There is no such thing as being a bigot in private.
Also, please don't use phrases like "nobody..." and "most people are". There is no possible way you could know what "most people are" doing so by itself that statement is a made-up statistic. Either link to (preferably a couple) articles to back up such a statement, or just say "I am". Similarly, what is "the majority of the polls"? You could at least point out a few examples of these polls so that we can tell for ourselves how accurate the statement is likely to be.
What I hope "happens more often" is that discussions will veer away from this kind of unsubstantiated I-already-know-who-I'm-voting-for commentary.
> to shit in the face of all the whiny little SF hipsters that think they are somehow morally better than the rest of society.
If you don't stop, we're going to ban your account. I don't want to ban you, first because you've been a legit user apart from this (though 'this' has unfortunately become dominant), second because we try not to penalize unpopular views, which some of yours are in an HN context, and third because if we do so we'll immediately be accused of "abuse of power" and "silencing", which is annoying when in reality we bend over backwards not to do that.

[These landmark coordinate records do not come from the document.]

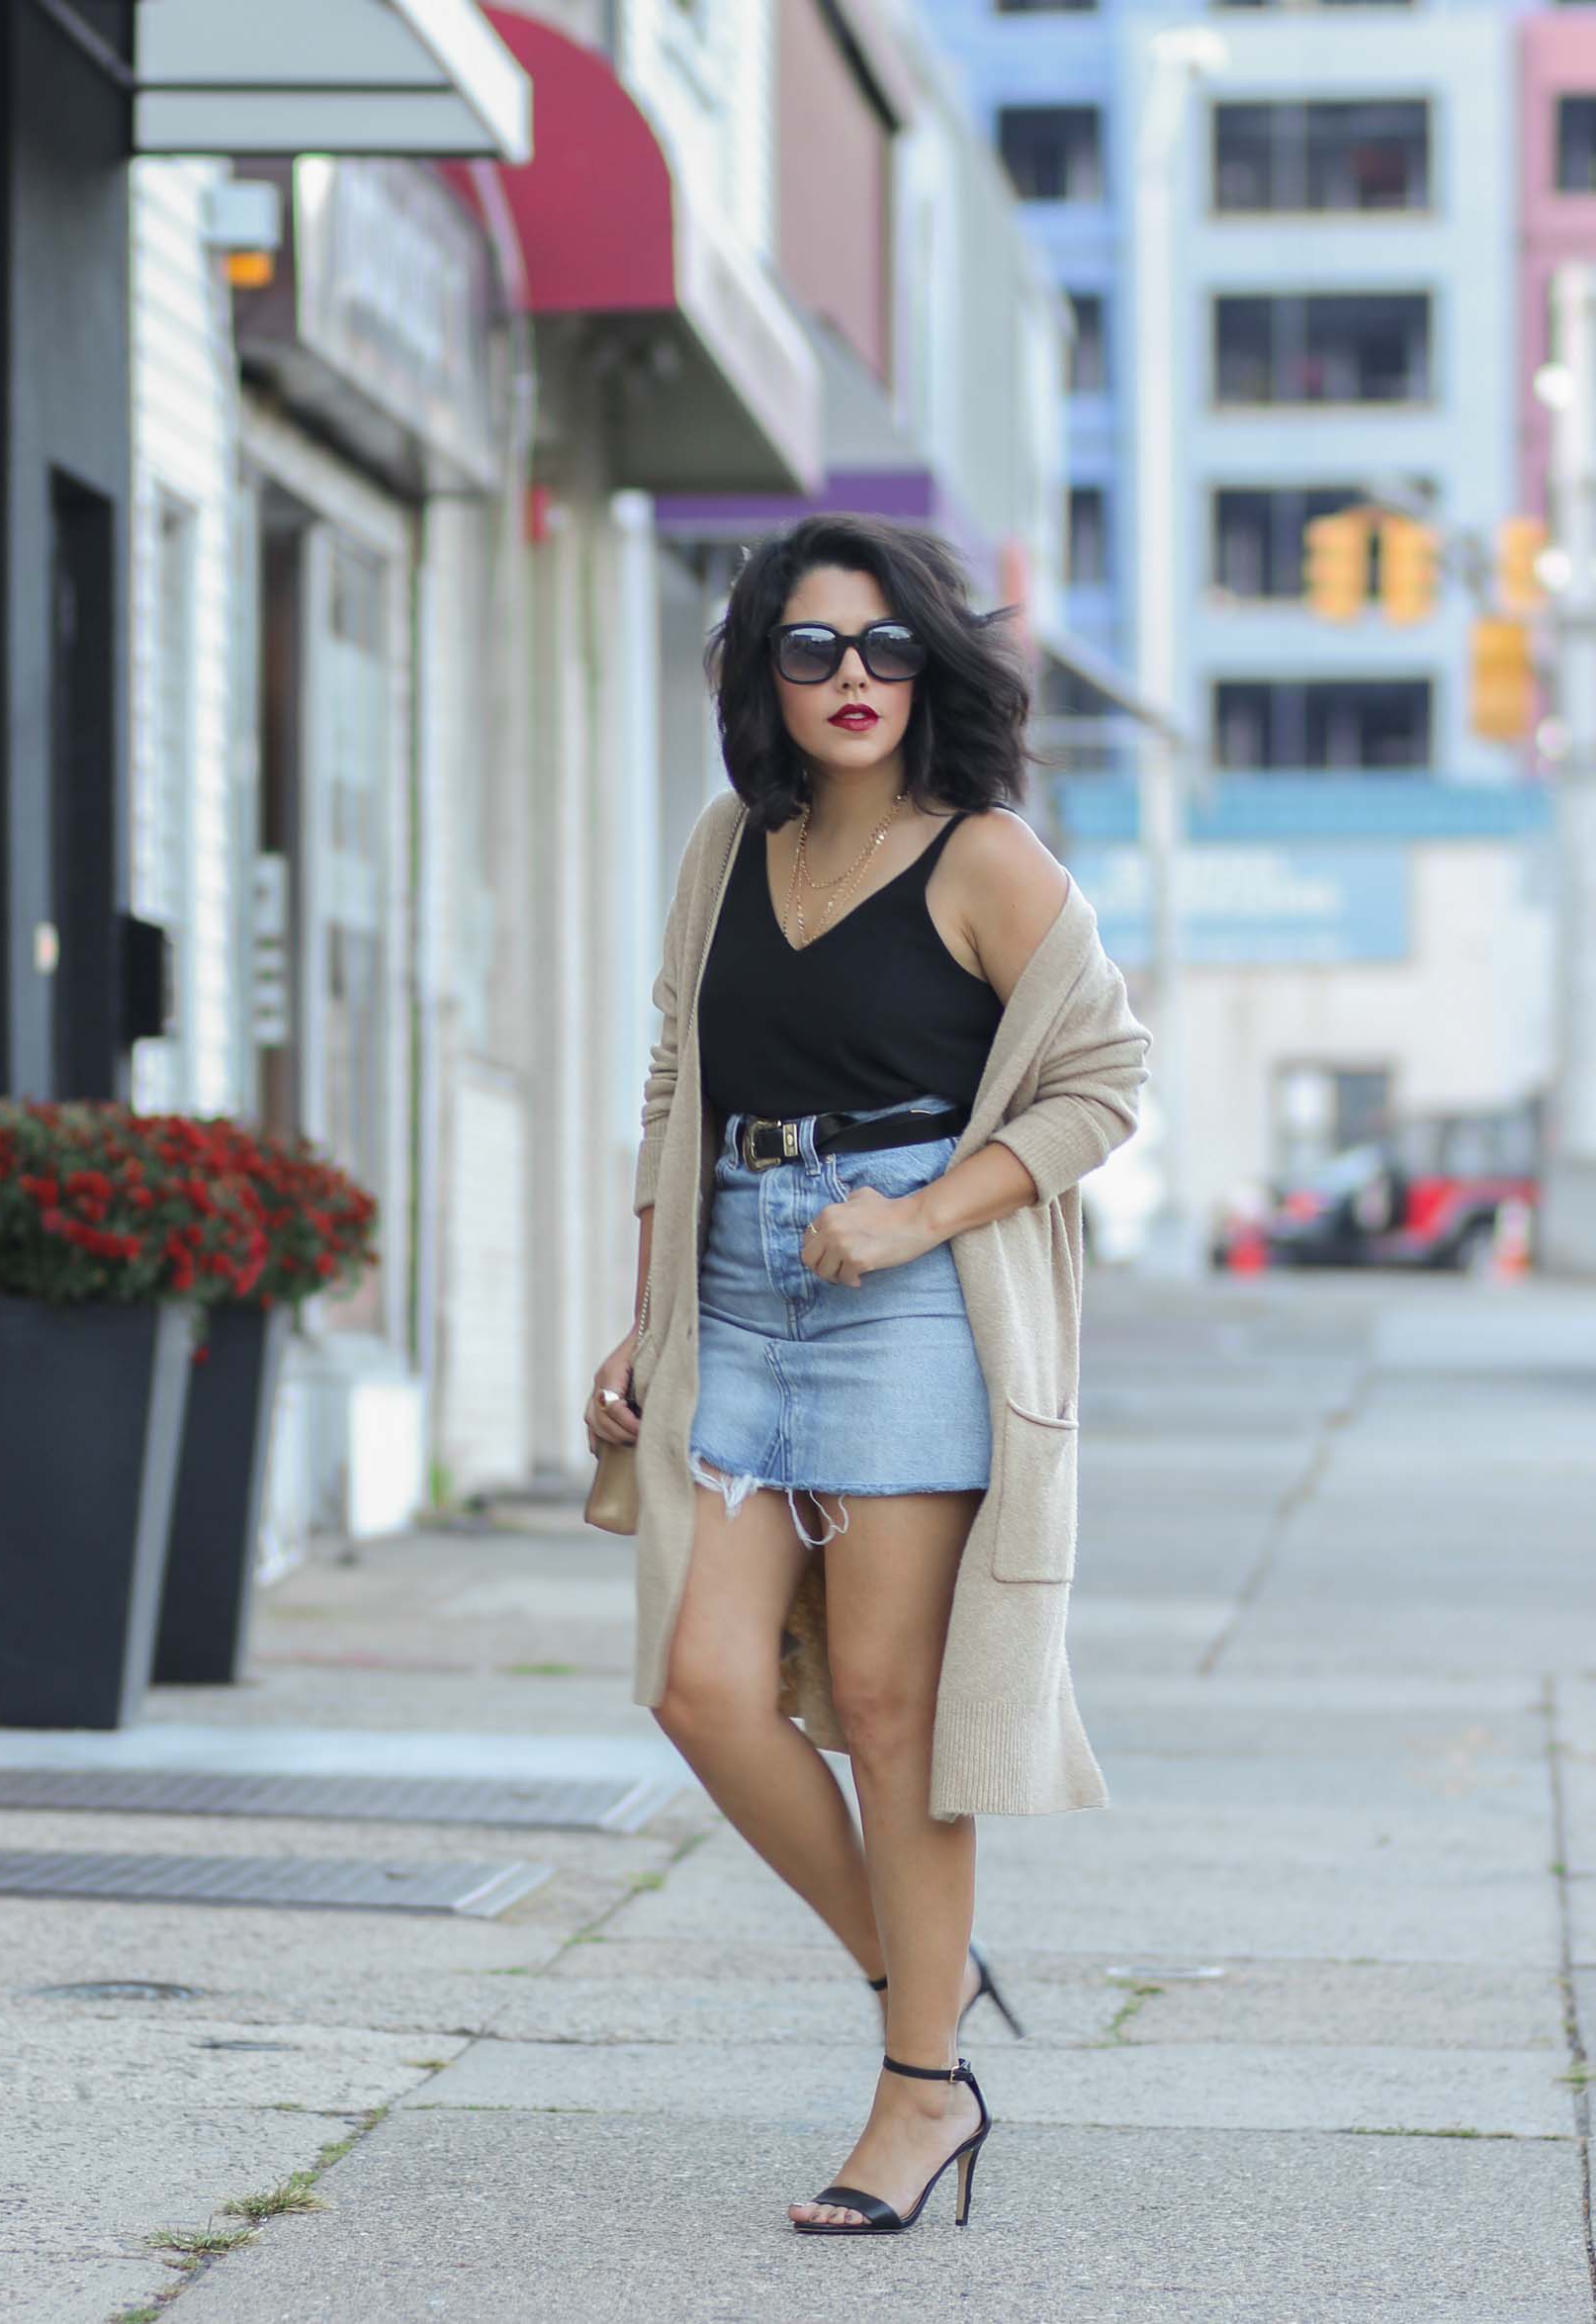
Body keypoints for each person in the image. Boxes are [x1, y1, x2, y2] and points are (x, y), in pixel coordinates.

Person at [584, 512, 1151, 2238]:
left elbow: (1102, 1086)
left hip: (909, 1302)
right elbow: (676, 1075)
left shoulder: (987, 859)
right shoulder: (724, 847)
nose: (853, 680)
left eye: (887, 647)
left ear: (932, 669)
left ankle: (916, 2097)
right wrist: (644, 1313)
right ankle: (930, 1988)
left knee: (896, 1716)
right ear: (764, 670)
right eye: (815, 647)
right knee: (700, 1685)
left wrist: (916, 1218)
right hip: (739, 1281)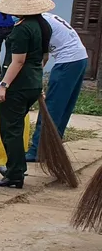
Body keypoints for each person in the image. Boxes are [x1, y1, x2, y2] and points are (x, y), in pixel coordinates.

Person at [0, 0, 53, 188]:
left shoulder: (22, 29)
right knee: (15, 126)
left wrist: (3, 85)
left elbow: (17, 61)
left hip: (18, 85)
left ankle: (15, 174)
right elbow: (42, 58)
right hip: (32, 82)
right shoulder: (43, 26)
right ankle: (13, 168)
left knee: (11, 129)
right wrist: (37, 82)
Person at [26, 13, 88, 162]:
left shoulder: (37, 24)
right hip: (80, 58)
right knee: (63, 107)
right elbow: (44, 56)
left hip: (68, 61)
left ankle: (37, 151)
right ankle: (53, 148)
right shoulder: (46, 17)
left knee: (51, 107)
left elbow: (36, 57)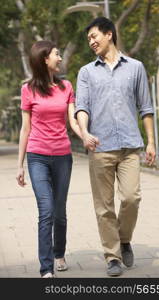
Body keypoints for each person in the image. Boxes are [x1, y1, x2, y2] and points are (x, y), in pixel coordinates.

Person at [75, 17, 156, 277]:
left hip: (130, 146)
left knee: (132, 198)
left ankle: (124, 239)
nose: (91, 42)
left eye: (94, 36)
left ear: (109, 34)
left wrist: (151, 142)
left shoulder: (136, 68)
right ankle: (112, 256)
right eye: (88, 39)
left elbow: (146, 108)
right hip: (100, 147)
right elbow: (82, 107)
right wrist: (85, 132)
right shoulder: (86, 72)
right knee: (104, 206)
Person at [16, 40, 82, 278]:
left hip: (63, 156)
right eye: (57, 54)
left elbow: (73, 120)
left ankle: (59, 252)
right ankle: (46, 268)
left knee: (59, 211)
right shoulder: (28, 89)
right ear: (44, 59)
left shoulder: (66, 86)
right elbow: (26, 129)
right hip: (37, 158)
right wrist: (20, 165)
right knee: (46, 210)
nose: (60, 58)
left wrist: (85, 135)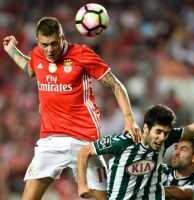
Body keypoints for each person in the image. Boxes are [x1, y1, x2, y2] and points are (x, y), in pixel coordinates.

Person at [2, 16, 141, 200]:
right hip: (50, 141)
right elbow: (31, 69)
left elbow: (115, 84)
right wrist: (12, 51)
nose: (49, 50)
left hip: (85, 139)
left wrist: (129, 120)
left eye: (54, 43)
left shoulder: (82, 54)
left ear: (62, 37)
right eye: (45, 44)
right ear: (38, 41)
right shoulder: (37, 54)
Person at [77, 75, 194, 199]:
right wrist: (82, 185)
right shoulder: (124, 142)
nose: (162, 138)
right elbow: (85, 151)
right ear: (146, 129)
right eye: (158, 132)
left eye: (166, 133)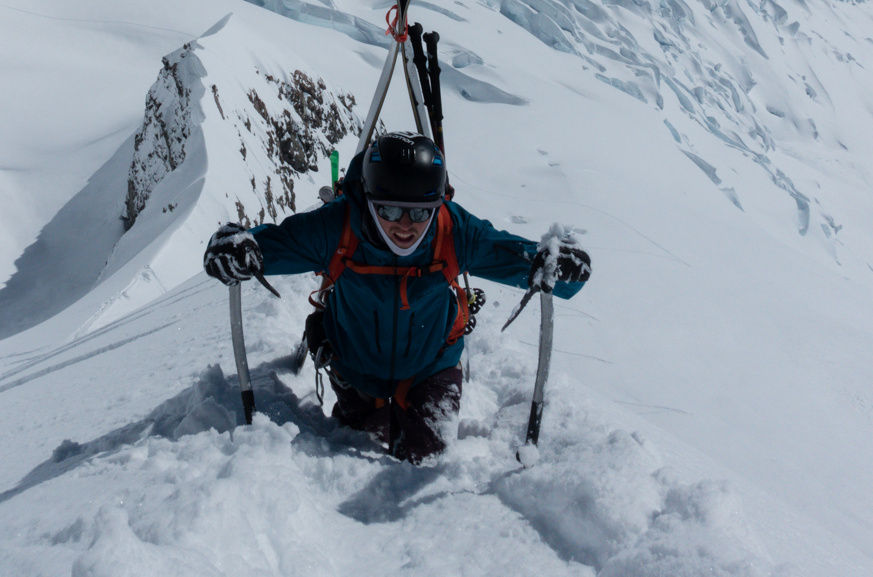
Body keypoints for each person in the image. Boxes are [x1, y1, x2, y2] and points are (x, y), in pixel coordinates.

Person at [204, 131, 590, 462]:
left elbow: (523, 261)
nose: (405, 225)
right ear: (367, 199)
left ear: (436, 206)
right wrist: (233, 248)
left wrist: (561, 267)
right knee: (356, 444)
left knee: (425, 461)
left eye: (419, 213)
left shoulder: (451, 230)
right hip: (354, 366)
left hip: (431, 364)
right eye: (389, 209)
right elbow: (267, 248)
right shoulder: (338, 225)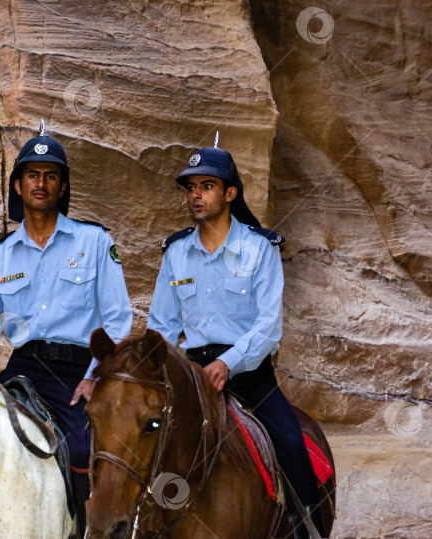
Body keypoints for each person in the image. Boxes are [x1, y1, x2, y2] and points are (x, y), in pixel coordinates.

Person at [146, 135, 325, 538]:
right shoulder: (176, 253)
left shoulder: (259, 249)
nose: (196, 195)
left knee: (291, 444)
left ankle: (306, 528)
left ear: (229, 193)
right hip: (192, 376)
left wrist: (228, 363)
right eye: (191, 188)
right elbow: (160, 326)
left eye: (206, 186)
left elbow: (268, 328)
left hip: (249, 375)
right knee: (146, 443)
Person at [0, 121, 133, 537]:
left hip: (81, 371)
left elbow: (118, 321)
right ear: (18, 186)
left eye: (51, 176)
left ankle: (82, 531)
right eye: (32, 175)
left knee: (79, 450)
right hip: (23, 369)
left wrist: (96, 378)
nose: (41, 183)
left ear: (62, 187)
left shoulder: (93, 243)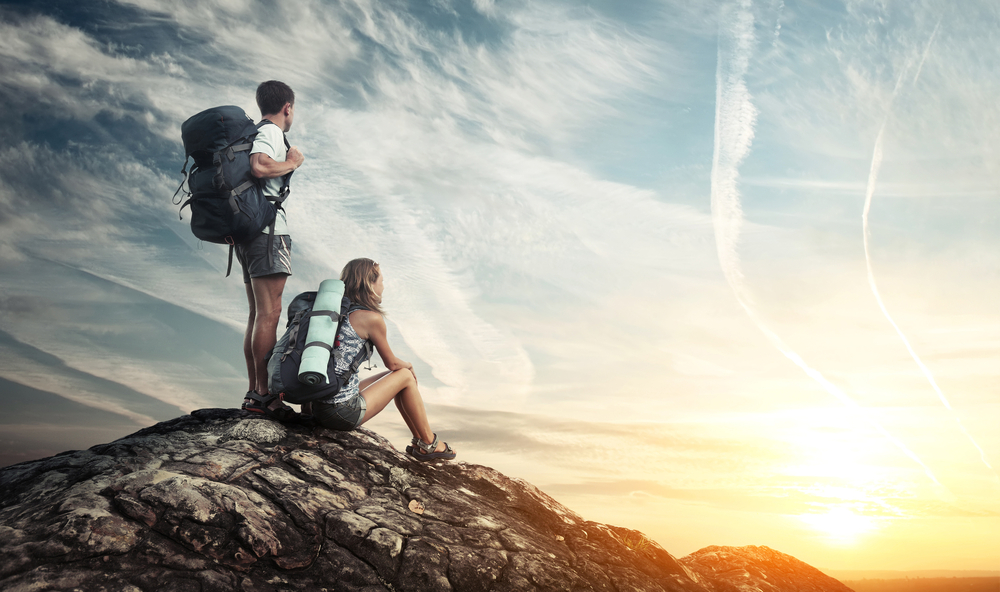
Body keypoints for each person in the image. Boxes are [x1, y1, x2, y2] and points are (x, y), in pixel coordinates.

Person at [311, 258, 457, 461]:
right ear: (370, 284)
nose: (383, 286)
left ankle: (419, 440)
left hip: (317, 404)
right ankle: (429, 442)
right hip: (340, 413)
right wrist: (409, 365)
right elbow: (393, 363)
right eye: (381, 280)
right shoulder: (370, 318)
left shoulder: (335, 313)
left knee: (396, 377)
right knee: (404, 374)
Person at [240, 80, 305, 419]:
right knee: (269, 313)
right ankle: (264, 395)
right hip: (268, 232)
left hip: (251, 232)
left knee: (258, 314)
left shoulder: (255, 131)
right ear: (287, 108)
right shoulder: (271, 133)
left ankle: (256, 392)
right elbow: (260, 166)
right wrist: (292, 162)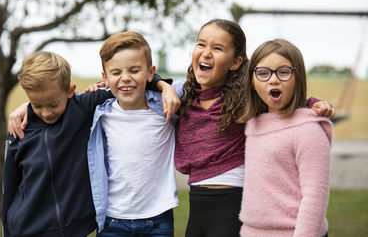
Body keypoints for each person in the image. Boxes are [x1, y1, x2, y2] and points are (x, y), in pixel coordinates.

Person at [173, 19, 335, 237]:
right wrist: (161, 85)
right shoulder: (182, 97)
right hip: (198, 208)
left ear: (236, 62)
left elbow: (277, 92)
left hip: (232, 207)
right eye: (201, 44)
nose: (206, 52)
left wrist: (313, 103)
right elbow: (144, 82)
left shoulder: (243, 100)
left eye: (218, 48)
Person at [3, 50, 179, 237]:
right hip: (27, 230)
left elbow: (129, 82)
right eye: (37, 105)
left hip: (76, 230)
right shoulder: (20, 130)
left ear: (70, 91)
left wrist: (163, 85)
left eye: (53, 104)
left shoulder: (82, 108)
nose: (46, 113)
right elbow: (9, 187)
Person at [86, 31, 179, 237]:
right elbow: (57, 102)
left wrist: (165, 86)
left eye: (135, 70)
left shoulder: (164, 106)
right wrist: (26, 108)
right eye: (116, 72)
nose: (125, 78)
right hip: (112, 220)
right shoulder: (100, 112)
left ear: (150, 72)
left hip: (158, 219)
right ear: (105, 78)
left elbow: (191, 87)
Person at [238, 38, 332, 237]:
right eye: (263, 73)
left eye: (284, 72)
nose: (273, 79)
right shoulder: (253, 123)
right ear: (252, 81)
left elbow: (315, 197)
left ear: (298, 77)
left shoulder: (308, 130)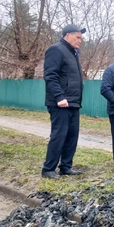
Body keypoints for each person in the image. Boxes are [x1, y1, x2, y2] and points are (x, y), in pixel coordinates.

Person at [41, 24, 86, 179]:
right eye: (78, 37)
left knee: (72, 135)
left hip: (73, 102)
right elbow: (50, 76)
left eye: (81, 37)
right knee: (59, 135)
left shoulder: (73, 53)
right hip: (60, 103)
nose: (81, 40)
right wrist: (59, 97)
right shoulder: (56, 50)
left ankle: (66, 167)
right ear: (67, 35)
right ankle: (48, 169)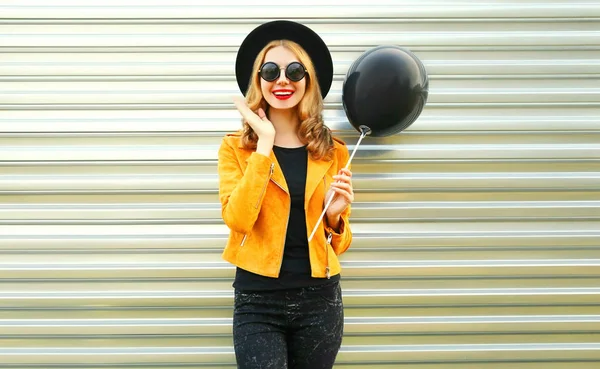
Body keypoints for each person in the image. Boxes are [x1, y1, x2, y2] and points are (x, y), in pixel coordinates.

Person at [217, 20, 354, 369]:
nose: (282, 80)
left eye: (295, 70)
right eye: (270, 70)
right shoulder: (237, 147)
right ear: (258, 79)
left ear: (308, 81)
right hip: (258, 299)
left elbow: (338, 244)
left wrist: (335, 216)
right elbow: (238, 219)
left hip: (320, 300)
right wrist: (264, 143)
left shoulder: (332, 148)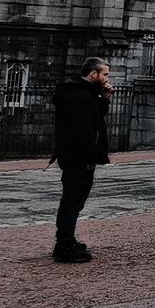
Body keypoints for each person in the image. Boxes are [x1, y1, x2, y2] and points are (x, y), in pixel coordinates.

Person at [49, 57, 111, 262]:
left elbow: (95, 117)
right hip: (78, 159)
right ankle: (64, 245)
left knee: (73, 202)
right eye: (105, 74)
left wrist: (104, 98)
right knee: (72, 202)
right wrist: (90, 159)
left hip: (74, 158)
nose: (106, 78)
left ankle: (66, 240)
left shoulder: (82, 94)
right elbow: (84, 133)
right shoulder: (80, 97)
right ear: (93, 74)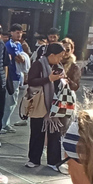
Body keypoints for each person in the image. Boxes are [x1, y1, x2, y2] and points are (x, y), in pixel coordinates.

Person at [25, 42, 66, 170]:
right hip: (39, 102)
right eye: (59, 56)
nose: (60, 59)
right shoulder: (39, 64)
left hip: (54, 104)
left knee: (55, 132)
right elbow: (31, 80)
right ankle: (34, 159)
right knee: (37, 131)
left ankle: (53, 161)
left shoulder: (58, 66)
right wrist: (49, 79)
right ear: (52, 55)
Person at [2, 24, 28, 134]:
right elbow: (20, 58)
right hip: (11, 77)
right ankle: (3, 124)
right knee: (10, 101)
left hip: (17, 76)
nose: (19, 35)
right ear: (11, 33)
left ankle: (6, 123)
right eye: (17, 32)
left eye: (21, 32)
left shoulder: (18, 44)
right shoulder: (10, 45)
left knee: (12, 101)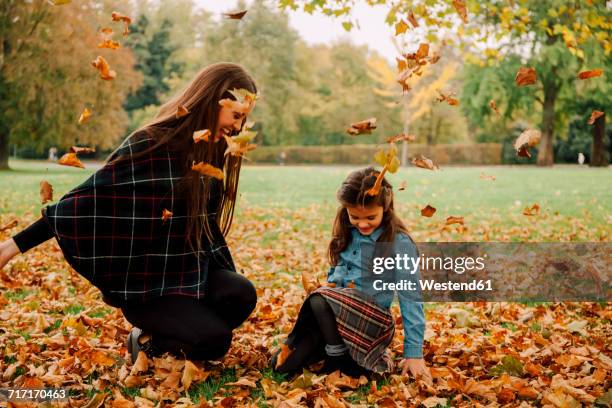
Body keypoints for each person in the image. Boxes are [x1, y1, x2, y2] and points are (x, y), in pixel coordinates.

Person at [0, 62, 258, 364]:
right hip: (144, 287)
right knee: (214, 342)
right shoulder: (150, 143)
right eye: (236, 115)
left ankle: (173, 333)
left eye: (244, 119)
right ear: (212, 100)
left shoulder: (210, 156)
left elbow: (204, 229)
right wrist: (10, 248)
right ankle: (146, 339)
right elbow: (81, 204)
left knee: (241, 293)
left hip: (186, 275)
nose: (239, 127)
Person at [272, 167, 431, 381]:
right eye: (355, 216)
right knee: (281, 366)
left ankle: (337, 360)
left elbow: (411, 298)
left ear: (386, 207)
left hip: (372, 320)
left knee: (319, 299)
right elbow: (335, 274)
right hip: (338, 316)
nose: (362, 224)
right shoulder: (347, 233)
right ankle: (336, 352)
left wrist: (414, 353)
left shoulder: (398, 243)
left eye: (370, 217)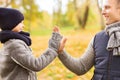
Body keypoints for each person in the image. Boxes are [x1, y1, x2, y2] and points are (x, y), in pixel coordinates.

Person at [51, 0, 120, 80]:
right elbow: (81, 67)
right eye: (103, 8)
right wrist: (61, 51)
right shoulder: (98, 38)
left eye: (107, 8)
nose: (103, 12)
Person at [0, 7, 62, 80]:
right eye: (20, 22)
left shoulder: (11, 42)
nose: (23, 25)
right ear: (11, 23)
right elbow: (36, 65)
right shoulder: (14, 45)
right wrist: (53, 48)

But if you keep posting uncivil, off-topic flamebait and conducting yourself in ways that you know are not ok here, we'll have no choice. The quality of the discourse is the #1 thing we have to protect, and you're lowering it badly.
This has nothing to do with your views. For example, it would have been easy to post a comment arguing for the social beneficence of the AM leak that omitted your wish to "shit in the face" of perceived enemies, if you'd wanted to. HN is not a vent for personal rage.
Bets on whether the "sophisticated" attack turned out to be a run-of-the-mill employee phishing e-mail or a brute force attack on an unsecured server with root login?